Iwan menyebutkan alur penanganan dan jalur dibawanya pasien mpox telah dipersiapkan pula. Iwan mengingatkan meski sistem rute dan fasilitas sudah mumpuni, seluruh kelompok masyarakat tidak panik.
Kondisi paparan mpox hingga kini diklaim Iwan masih terkendali. Terpenting ucap Iwan, kewaspadaan harus tetap dijaga.
"Kewaspadaan harus ditingkatkan dengan adanya kasus ini namun jangan sampai panik," ungkap Iwan.

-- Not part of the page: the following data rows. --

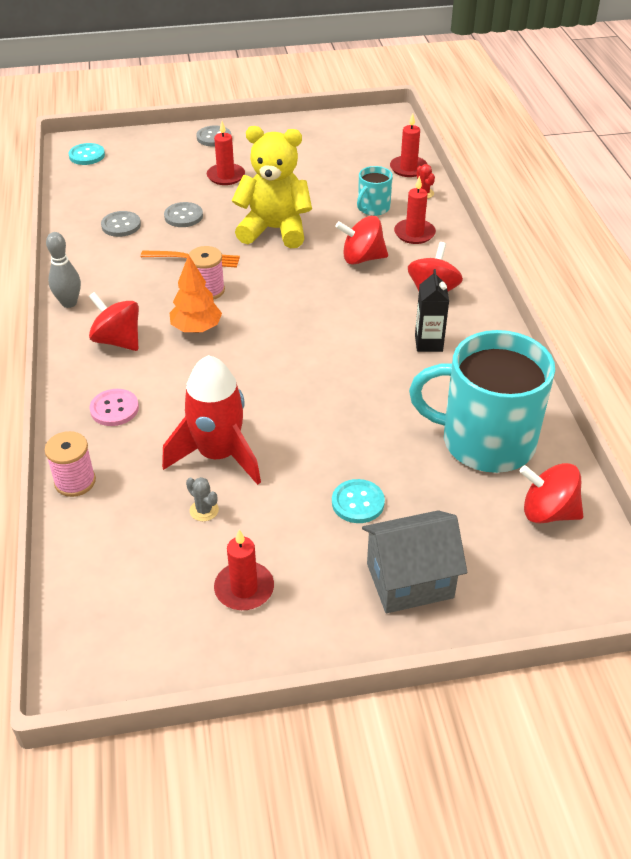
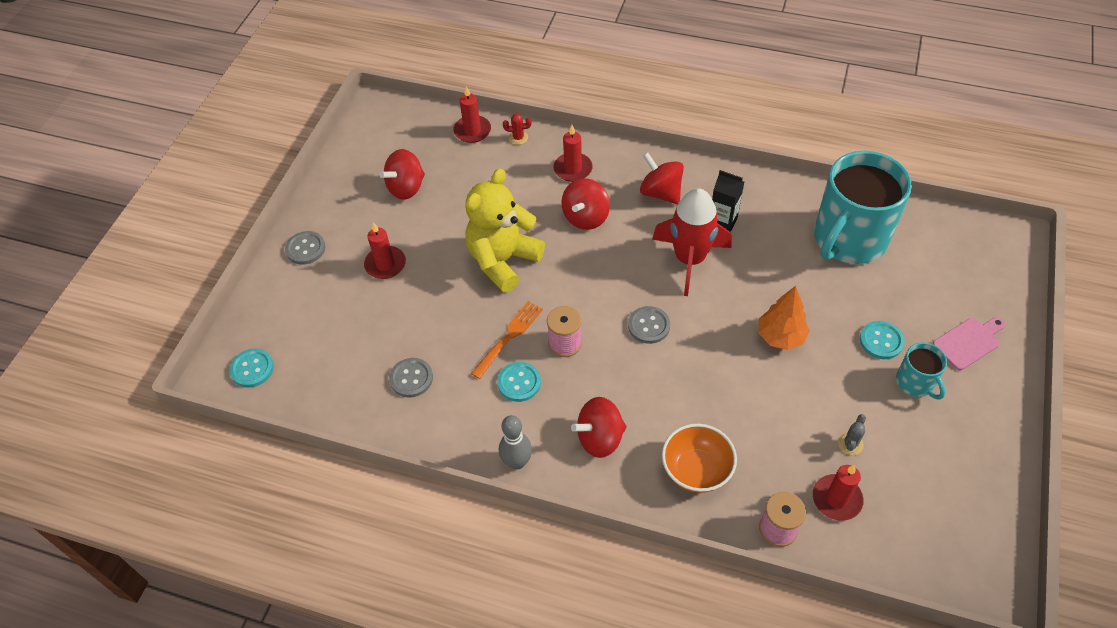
camera: 60 degrees left, 10 degrees up
(114, 409) = (696, 470): pink button -> orange bowl
(150, 279) = (519, 382): none -> turquoise button
(183, 216) = (431, 322): grey button -> grey button (649, 326)
(196, 329) = (616, 371): orange tree -> orange tree (780, 336)
(204, 510) = (850, 444): grey cactus -> grey cactus turned 45 degrees counterclockwise
(218, 455) = (790, 412): red rocket -> red rocket (689, 259)
(244, 588) = (942, 446): red candle -> red candle (836, 499)
(373, 208) = (516, 179): turquoise mug -> turquoise mug (915, 382)
(410, 581) = (968, 342): grey house -> pink cutting board
(548, 512) = (932, 238): red spinning top -> red spinning top (406, 188)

Sebelumnya, Direktorat Jenderal Pencegahan dan Pengendalian Penyakit Kementerian Kesehatan RI telah menerbitkan surat edaran 20 Agustus 2024 tentang kewaspadaan terhadap paparan penyakit mpox di pintu masuk pelabuhan dan bandara domestik dan di wilayah.
Surat edaran Dirjen P3 Kemenkes RI ini menindaklanjuti keputusan Organisasi Kesehatan Dunia (WHO) bahwa penyakit mpox statusnya menjadi darurat kesehatan global.

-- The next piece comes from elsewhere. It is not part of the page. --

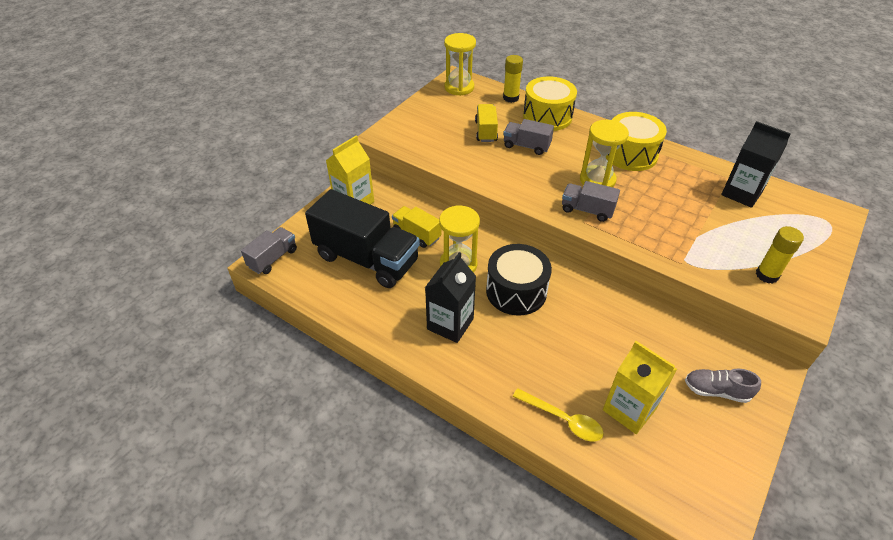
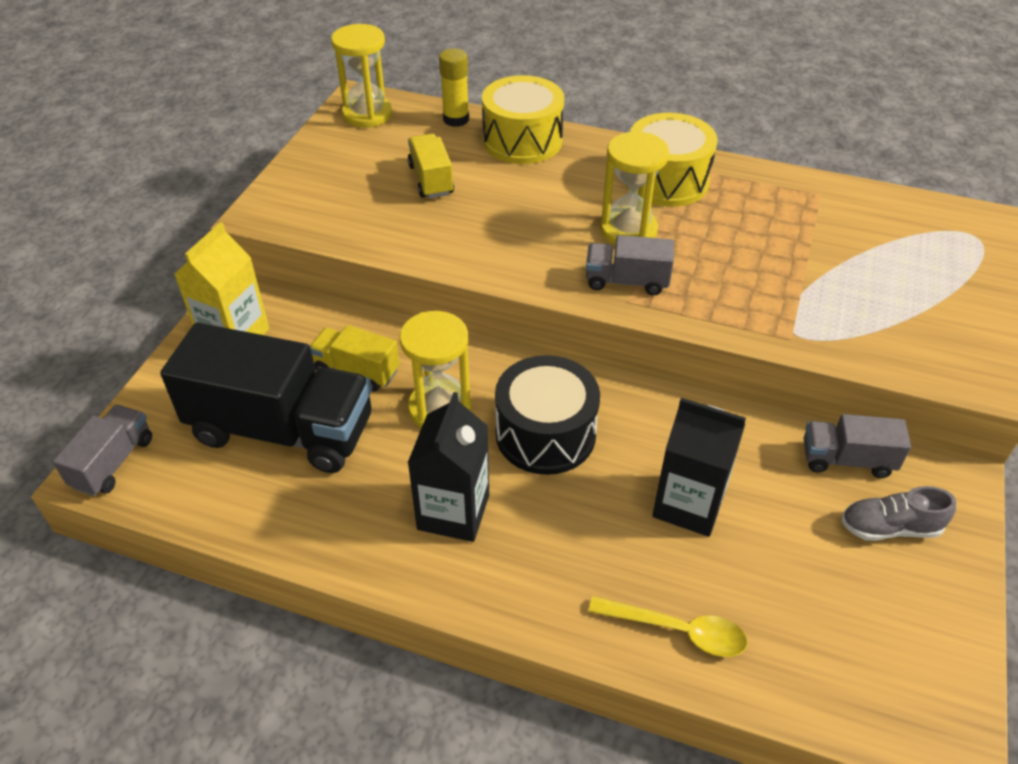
camera: 15 degrees left, 0 degrees up
(526, 146) = (503, 193): grey truck -> grey truck (847, 460)
(629, 409) = (772, 588): yellow carton -> none
(741, 193) = (844, 214): black carton -> black carton (688, 504)
(767, 275) = (917, 333): yellow glue stick -> none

"Dikarenakan ada peningkatan jumlah kasus khususnya di Benua Afrika dan Amerika. Kita bahwa ini bukan pertama kali, sebelumnya penyebaran penyakit mpox juga pernah terjadi," terang Iwan.
Namun, lanjut Iwan, pada 11 Mei 2023 status serupa sempat dicabut oleh WHO dan 17 Agustus 2024 kembali diberlakukan.